Douceur médocaine
jeudi 15 juillet 2010
par Annie WELLENS

L’admiration et la compassion se disputent mon âme, après avoir lu et relu ta dernière missive, Bessus très cher. Pour le dire autrement, ma compassion ne parvient pas à déplorer l’insensé projet de nos épouses, car l’évènement qui te meurtrit t’a inspiré une admirable page littéraire. Encore un peu et je pouvais entendre les accents déchirants de Jérôme lorsque lui parvint la nouvelle de l’entrée des Barbares dans Rome : Ma voix s’arrête, les sanglots interceptent mes paroles au moment de dicter…Voici que s’est éteinte la lumière la plus brillante de tous les continents, plus précisément l’Empire romain a eu la tête tranchée, et, pour dire toute la vérité, en une ville l’univers entier a péri.

Bien que le drame, pour mon plus grand plaisir, te siée à merveille, il me plaît cependant de t’annoncer que tout péril est écarté : nous n’avons plus à craindre une pérégrination à proximité du Vésuve, car ma Silvania, quelque peu dépitée depuis, a récemment appris que des moines, même mandatés par leur abbé pour un relevé topographique, ne pouvaient voyager de conserve avec des femmes.

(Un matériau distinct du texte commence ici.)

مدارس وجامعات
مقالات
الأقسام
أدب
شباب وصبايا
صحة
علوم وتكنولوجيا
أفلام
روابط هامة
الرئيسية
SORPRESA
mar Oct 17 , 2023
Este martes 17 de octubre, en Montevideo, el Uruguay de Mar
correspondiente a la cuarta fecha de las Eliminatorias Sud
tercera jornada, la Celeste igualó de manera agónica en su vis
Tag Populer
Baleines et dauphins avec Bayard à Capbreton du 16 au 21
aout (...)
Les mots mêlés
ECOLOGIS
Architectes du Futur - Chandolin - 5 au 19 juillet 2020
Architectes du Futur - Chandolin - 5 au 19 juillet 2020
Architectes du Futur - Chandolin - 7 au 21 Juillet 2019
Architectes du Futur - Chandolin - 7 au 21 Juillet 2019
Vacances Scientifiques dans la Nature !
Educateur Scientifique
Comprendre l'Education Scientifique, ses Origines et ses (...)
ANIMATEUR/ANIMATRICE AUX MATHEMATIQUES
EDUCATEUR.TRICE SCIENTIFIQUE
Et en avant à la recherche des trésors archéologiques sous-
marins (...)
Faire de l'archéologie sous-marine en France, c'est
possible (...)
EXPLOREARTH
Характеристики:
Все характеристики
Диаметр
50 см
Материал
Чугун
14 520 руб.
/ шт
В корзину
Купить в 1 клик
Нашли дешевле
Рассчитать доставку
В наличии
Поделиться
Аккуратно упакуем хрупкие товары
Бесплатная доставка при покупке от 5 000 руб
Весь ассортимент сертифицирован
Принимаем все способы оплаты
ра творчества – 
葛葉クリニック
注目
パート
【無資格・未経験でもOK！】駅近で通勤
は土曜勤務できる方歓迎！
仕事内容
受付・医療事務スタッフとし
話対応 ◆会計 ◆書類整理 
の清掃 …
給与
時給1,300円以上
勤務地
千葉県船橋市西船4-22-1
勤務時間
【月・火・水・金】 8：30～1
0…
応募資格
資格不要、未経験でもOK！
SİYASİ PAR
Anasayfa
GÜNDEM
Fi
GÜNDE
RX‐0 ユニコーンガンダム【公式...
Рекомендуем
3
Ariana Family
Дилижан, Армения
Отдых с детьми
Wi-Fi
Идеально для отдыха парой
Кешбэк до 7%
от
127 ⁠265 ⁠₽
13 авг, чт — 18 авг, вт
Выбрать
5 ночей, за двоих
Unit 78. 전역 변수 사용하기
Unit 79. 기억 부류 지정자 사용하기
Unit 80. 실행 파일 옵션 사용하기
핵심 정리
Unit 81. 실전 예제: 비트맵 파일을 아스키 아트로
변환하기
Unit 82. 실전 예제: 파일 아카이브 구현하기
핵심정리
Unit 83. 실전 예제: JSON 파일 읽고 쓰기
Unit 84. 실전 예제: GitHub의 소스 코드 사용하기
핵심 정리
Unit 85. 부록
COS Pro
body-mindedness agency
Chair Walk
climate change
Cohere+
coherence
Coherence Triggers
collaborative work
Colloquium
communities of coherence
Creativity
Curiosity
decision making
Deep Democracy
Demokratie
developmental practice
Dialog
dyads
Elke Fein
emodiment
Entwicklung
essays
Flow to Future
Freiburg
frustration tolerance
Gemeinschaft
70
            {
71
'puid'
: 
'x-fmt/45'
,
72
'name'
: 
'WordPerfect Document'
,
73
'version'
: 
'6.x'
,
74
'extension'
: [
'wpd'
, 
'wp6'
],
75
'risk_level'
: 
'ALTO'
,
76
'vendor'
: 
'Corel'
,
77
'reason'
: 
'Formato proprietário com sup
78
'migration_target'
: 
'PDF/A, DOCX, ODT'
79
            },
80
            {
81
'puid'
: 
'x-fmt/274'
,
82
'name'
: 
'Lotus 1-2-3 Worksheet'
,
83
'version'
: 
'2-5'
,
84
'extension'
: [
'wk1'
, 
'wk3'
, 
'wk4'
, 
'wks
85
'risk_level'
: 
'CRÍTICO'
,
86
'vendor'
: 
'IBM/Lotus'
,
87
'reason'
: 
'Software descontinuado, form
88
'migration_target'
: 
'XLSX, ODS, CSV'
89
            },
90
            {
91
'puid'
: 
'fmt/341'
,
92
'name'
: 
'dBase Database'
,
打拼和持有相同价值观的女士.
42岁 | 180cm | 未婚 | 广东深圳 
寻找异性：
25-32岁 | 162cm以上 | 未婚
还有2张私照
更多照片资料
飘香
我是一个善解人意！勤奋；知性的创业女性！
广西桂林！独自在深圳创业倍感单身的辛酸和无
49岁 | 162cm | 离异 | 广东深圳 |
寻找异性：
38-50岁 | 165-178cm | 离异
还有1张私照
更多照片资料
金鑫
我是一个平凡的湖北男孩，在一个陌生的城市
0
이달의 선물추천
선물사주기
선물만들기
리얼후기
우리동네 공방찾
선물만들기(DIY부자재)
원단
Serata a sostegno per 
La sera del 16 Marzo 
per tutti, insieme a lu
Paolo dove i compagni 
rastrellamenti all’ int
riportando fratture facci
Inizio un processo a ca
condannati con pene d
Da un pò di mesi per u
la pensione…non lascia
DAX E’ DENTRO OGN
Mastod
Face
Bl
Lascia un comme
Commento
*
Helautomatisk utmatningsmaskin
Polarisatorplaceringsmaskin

Que la rigueur monastique de notre Père Benoît en soit louée ! Je peux t’avouer maintenant que je suis presque aussi soulagé que tu dois l’être en me lisant.

La lumière de l’été qui baigne notre tranquillité retrouvée m’incite à l’indulgence envers nos trublionnes, et il me serait doux, avec ton concours, de leur administrer un baume sur la blessure de leur déception. Un historien de mes amis, qui a fait halte pour quelques jours chez moi, me vante une région de marais nommée « Meduli litus », située non loin de Burdigala. Discrètement, par crainte des pillards, il a entrepris là-bas des sondages et des repérages, persuadé d’avoir retrouvé l’emplacement de Noviomagus, la ville fondée par les Bituriges Vivisques, puis conquise et agrandie par les Romains. Ptolémée la cite vers 130 dans sa Géographie. Il semble que cette ville n’a pas survécu au déclin de l’empire romain, deux siècles plus tard, conjugué à l’envahissement des eaux marécageuses. « Imagine, me disait avec fougue hier soir mon ami Josselinus, j’ai pu noter l’emplacement de plusieurs restes de villas, mais surtout (et là, il marqua un temps d’arrêt, saisi par l’émotion), celui d’un temple, un fanum qui, d’après mes premières constatations, devait être dédié à Teutatès, le dieu gaulois, en même temps qu’à Apollon. Nous touchons à l’essence du gallo-romain ». Il avait gardé le plus beau pour la fin. Baissant la voix, comme s’il craignait que la brise du soir ne divulgue son secret, il ajouta : « Et cette ville possédait un théâtre d’environ trois mille places, j’ai pu faire une étude précise à partir des restes de la cavea et de l’orchestra. Trois mille places, et aujourd’hui, le désert. Heureusement, il reste le vignoble. »

Bessus très cher, proposons à nos épouses, assoiffées de lettres et d’histoire, une visite en ce lieu proche de ton Golfe des Pictons. Josselinus peut nous y recevoir dans une maison héritée de ses ancêtres. Le cadre, à ce qu’il m’en dit, est virgilien à souhait. La demeure, posée parmi les vignes, abritée par des arbres majestueux, regarde vers le confluent de la Dorononia et de la Garumna, que d’aucuns nomment fleuves et d’autres, rivières. Que le mois d’août nous y voit rassemblés, tel est mon souhait le plus vif. Tu pourras nous faire lecture de l’hymnaire auquel tu travailles. Peut-être seras-tu appelé un jour à le lire dans la basilique Saint-Pierre à Rome ? Souviens-toi qu’au siècle dernier le poète Arator, passé de la poésie profane à la célébration des Actes des Apôtres, fut tellement acclamé après la lecture de ses 2326 hexamètres, qu’il dut réitérer à Saint-Pierre aux Liens. Il semble cependant que son succès tint essentiellement à ce que son poème en appelait à l’espérance alors que les Goths envahissaient Rome. Un siècle après, je cherche vainement la qualité littéraire d’une telle œuvre. Quant à son symbolisme, seul l’adjectif « alambiqué » peut lui convenir. Ainsi, en multipliant le chiffre de la Trinité (3) par les points cardinaux (4) , écrit-il, on obtient le chiffre des douze Apôtres. Pardonne mon emportement, je me laisse aller au dénigrement sans même t’avoir au préalable demandé si tu étais un lecteur assidu d’Arator. Tu me diras en quels termes tu es avec lui.

Mais voici que s’avance l’heure des lampes, je prie le Créateur de la brillante lumière d’éclairer ta décision au sujet de ma proposition.